##### Data listing

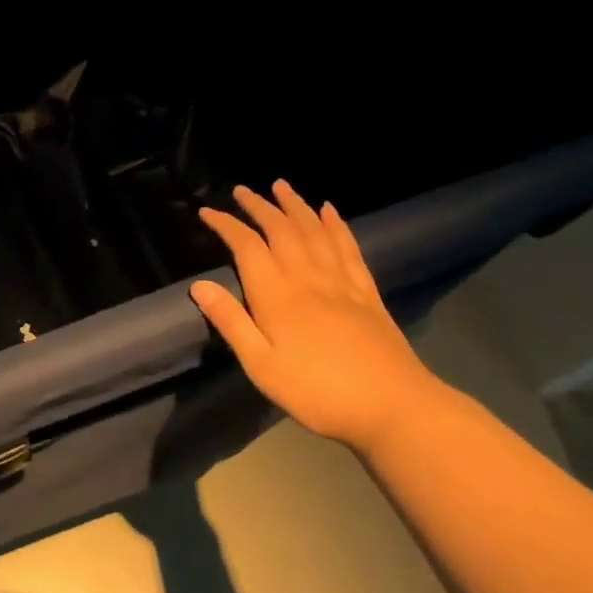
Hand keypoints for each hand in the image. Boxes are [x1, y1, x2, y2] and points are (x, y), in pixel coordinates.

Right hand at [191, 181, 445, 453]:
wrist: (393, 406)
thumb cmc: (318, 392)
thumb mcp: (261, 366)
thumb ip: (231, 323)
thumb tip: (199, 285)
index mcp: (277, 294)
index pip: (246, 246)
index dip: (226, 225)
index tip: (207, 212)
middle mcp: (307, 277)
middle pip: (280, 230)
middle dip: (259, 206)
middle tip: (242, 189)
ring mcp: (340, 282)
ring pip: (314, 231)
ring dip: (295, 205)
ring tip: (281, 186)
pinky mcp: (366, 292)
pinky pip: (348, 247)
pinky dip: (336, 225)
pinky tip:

##########

Task statement:
Exactly and only the lines from the line containing "ring dip: (295, 205)" through the final line of the records above must be returned.

Answer for this exercise:
ring dip: (295, 205)
ring tip: (281, 186)
pinky mcp: (366, 292)
pinky pip: (348, 247)
pinky dip: (336, 225)
pinky tip:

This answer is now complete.